Dataset items:
******

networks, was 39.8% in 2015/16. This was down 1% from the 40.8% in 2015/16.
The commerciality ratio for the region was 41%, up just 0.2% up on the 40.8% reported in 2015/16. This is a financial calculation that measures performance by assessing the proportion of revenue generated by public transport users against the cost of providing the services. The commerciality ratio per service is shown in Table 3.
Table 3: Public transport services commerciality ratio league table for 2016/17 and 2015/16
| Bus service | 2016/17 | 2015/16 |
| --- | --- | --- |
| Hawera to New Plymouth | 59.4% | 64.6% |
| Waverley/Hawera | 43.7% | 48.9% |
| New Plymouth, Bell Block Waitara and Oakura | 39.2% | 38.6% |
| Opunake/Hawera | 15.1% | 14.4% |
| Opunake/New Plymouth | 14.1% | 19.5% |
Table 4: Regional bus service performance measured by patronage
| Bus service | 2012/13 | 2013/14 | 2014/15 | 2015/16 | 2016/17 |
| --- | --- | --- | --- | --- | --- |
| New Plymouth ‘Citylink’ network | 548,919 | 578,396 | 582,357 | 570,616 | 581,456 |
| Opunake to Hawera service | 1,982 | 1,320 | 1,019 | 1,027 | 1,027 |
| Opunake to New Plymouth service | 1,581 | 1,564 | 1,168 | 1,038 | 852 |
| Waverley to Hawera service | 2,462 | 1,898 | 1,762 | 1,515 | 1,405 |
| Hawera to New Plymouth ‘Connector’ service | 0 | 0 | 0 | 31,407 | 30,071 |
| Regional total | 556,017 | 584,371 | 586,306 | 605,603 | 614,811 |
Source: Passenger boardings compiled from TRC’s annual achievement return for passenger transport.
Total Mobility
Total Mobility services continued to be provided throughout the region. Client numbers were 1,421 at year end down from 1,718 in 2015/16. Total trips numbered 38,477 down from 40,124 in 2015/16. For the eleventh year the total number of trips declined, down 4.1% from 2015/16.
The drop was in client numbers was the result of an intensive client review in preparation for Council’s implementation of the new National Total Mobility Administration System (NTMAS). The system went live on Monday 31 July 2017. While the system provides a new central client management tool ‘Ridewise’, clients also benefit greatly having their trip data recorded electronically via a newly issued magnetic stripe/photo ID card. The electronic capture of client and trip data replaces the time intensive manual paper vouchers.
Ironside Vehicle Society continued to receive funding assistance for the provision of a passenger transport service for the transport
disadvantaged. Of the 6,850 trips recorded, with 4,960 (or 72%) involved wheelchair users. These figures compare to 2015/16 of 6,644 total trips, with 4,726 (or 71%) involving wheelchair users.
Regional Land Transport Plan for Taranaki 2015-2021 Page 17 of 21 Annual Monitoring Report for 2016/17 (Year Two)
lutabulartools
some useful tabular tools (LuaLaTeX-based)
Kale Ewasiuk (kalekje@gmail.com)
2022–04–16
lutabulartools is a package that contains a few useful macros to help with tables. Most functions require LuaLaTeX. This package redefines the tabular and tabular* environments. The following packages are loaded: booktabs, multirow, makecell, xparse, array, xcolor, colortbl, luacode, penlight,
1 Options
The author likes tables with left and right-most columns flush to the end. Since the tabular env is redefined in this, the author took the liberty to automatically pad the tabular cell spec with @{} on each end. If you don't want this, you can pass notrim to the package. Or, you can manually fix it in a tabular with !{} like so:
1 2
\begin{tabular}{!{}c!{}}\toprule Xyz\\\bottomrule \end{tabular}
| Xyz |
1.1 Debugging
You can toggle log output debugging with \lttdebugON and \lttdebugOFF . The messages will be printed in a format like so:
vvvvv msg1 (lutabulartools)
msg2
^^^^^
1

******

INSTRUCTIONS TO FOLLOW:
Retype exactly the lines of the data above, starting at its first line and finishing with the line that has "605,603 | 614,811 |" in it.

EXERCISE OUTPUT:
networks, was 39.8% in 2015/16. This was down 1% from the 40.8% in 2015/16.
The commerciality ratio for the region was 41%, up just 0.2% up on the 40.8% reported in 2015/16. This is a financial calculation that measures performance by assessing the proportion of revenue generated by public transport users against the cost of providing the services. The commerciality ratio per service is shown in Table 3.
Table 3: Public transport services commerciality ratio league table for 2016/17 and 2015/16
| Bus service | 2016/17 | 2015/16 |
| --- | --- | --- |
| Hawera to New Plymouth | 59.4% | 64.6% |
| Waverley/Hawera | 43.7% | 48.9% |
| New Plymouth, Bell Block Waitara and Oakura | 39.2% | 38.6% |
| Opunake/Hawera | 15.1% | 14.4% |
| Opunake/New Plymouth | 14.1% | 19.5% |
Table 4: Regional bus service performance measured by patronage
| Bus service | 2012/13 | 2013/14 | 2014/15 | 2015/16 | 2016/17 |
| --- | --- | --- | --- | --- | --- |
| New Plymouth ‘Citylink’ network | 548,919 | 578,396 | 582,357 | 570,616 | 581,456 |
| Opunake to Hawera service | 1,982 | 1,320 | 1,019 | 1,027 | 1,027 |
| Opunake to New Plymouth service | 1,581 | 1,564 | 1,168 | 1,038 | 852 |
| Waverley to Hawera service | 2,462 | 1,898 | 1,762 | 1,515 | 1,405 |
| Hawera to New Plymouth ‘Connector’ service | 0 | 0 | 0 | 31,407 | 30,071 |
| Regional total | 556,017 | 584,371 | 586,306 | 605,603 | 614,811 |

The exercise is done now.